The fragments of Anahit’s bronze statue were discovered by a farmer digging in his field on the ancient site of Satala, Turkey in 1874. Satala is believed to have once been part of an Armenian kingdom, but was also fought over by the Greeks, Romans, and Persians. The bust made its way via Constantinople and Italy to the dealer Alessandro Castellani, who eventually sold it to the British Museum.

However, some question why Armenia has any claim on the bust, for several reasons.

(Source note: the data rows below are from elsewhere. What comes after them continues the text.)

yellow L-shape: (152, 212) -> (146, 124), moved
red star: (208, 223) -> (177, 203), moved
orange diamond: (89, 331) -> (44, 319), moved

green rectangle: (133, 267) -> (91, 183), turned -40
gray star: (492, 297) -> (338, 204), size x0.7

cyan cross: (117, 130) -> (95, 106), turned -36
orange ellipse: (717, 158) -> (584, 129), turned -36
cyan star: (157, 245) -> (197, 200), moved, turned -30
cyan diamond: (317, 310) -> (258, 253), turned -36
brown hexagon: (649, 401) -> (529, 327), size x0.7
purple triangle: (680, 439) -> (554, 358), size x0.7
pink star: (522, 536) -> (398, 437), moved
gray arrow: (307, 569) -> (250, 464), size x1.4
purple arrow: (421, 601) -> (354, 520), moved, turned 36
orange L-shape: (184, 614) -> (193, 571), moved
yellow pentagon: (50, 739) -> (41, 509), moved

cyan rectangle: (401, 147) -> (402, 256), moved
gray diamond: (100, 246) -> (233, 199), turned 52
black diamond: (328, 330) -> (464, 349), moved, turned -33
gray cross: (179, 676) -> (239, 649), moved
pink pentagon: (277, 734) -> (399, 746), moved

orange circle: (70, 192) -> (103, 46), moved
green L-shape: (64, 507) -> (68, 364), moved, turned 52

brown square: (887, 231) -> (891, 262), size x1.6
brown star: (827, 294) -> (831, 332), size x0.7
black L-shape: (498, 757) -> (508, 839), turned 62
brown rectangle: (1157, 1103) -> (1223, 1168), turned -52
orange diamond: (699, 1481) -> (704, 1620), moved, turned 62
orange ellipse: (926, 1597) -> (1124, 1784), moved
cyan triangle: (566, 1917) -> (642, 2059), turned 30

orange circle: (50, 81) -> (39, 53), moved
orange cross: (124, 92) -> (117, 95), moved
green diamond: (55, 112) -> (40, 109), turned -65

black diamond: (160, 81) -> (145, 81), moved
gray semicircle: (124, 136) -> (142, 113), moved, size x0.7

  • At the time the bust was discovered, Armenia was still a part of the Ottoman Empire. The site it was found on is several hundred kilometers away from modern day Armenian borders.
  • Is the bust Anahit? A leading expert on Armenian art from the Hellenistic period, Zhores Khachatrian, says that the “Armenian origin of the statue still has to be proven.” He notes that it is more probable that the bust is of Roman origin, because the bust was found near the site of a Roman camp inhabited at the time of the bust’s creation.
  • The bust was neither illegally exported from the country, nor was it a war trophy.

I heard from one webpage on the issue that the bust will soon be put up for auction at a starting price of 850 Euro, but was unable to verify that information with other sources. If so, Armenia will have the opportunity to purchase the bust. But in the meantime, Armenia doesn’t have a legal claim to the bust and must rely on the goodwill of the British Museum to bring Anahit home.